### Work item
Look in the data below for the line that contains "Исполнительные органы". Copy that line and the remaining lines exactly.

= Beginning of Section =

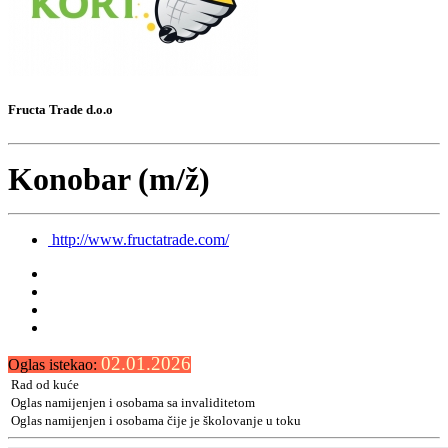
Fructa Trade d.o.o
Konobar (m/ž)
http://www.fructatrade.com/
02.01.2026
Oglas istekao:
Rad od kuće
Oglas namijenjen i osobama sa invaliditetom
Oglas namijenjen i osobama čije je školovanje u toku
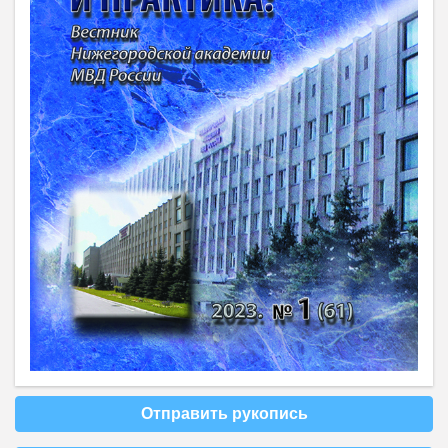
Отправить рукопись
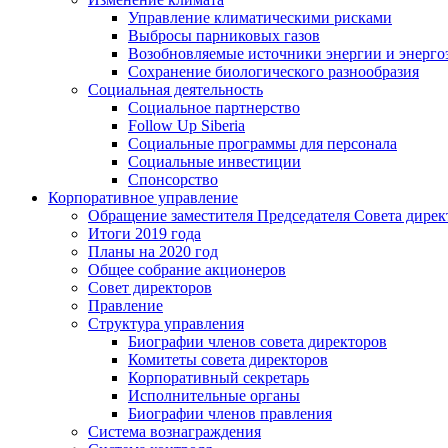
Управление климатическими рисками
Выбросы парниковых газов
Возобновляемые источники энергии и энерго
Сохранение биологического разнообразия
Социальная деятельность
Социальное партнерство
Follow Up Siberia
Социальные программы для персонала
Социальные инвестиции
Спонсорство
Корпоративное управление
Обращение заместителя Председателя Совета дирек
Итоги 2019 года
Планы на 2020 год
Общее собрание акционеров
Совет директоров
Правление
Структура управления
Биографии членов совета директоров
Комитеты совета директоров
Корпоративный секретарь
Исполнительные органы
Биографии членов правления
Система вознаграждения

= End of Section =

### Solution for this task
Исполнительные органы
Биографии членов правления
Система вознаграждения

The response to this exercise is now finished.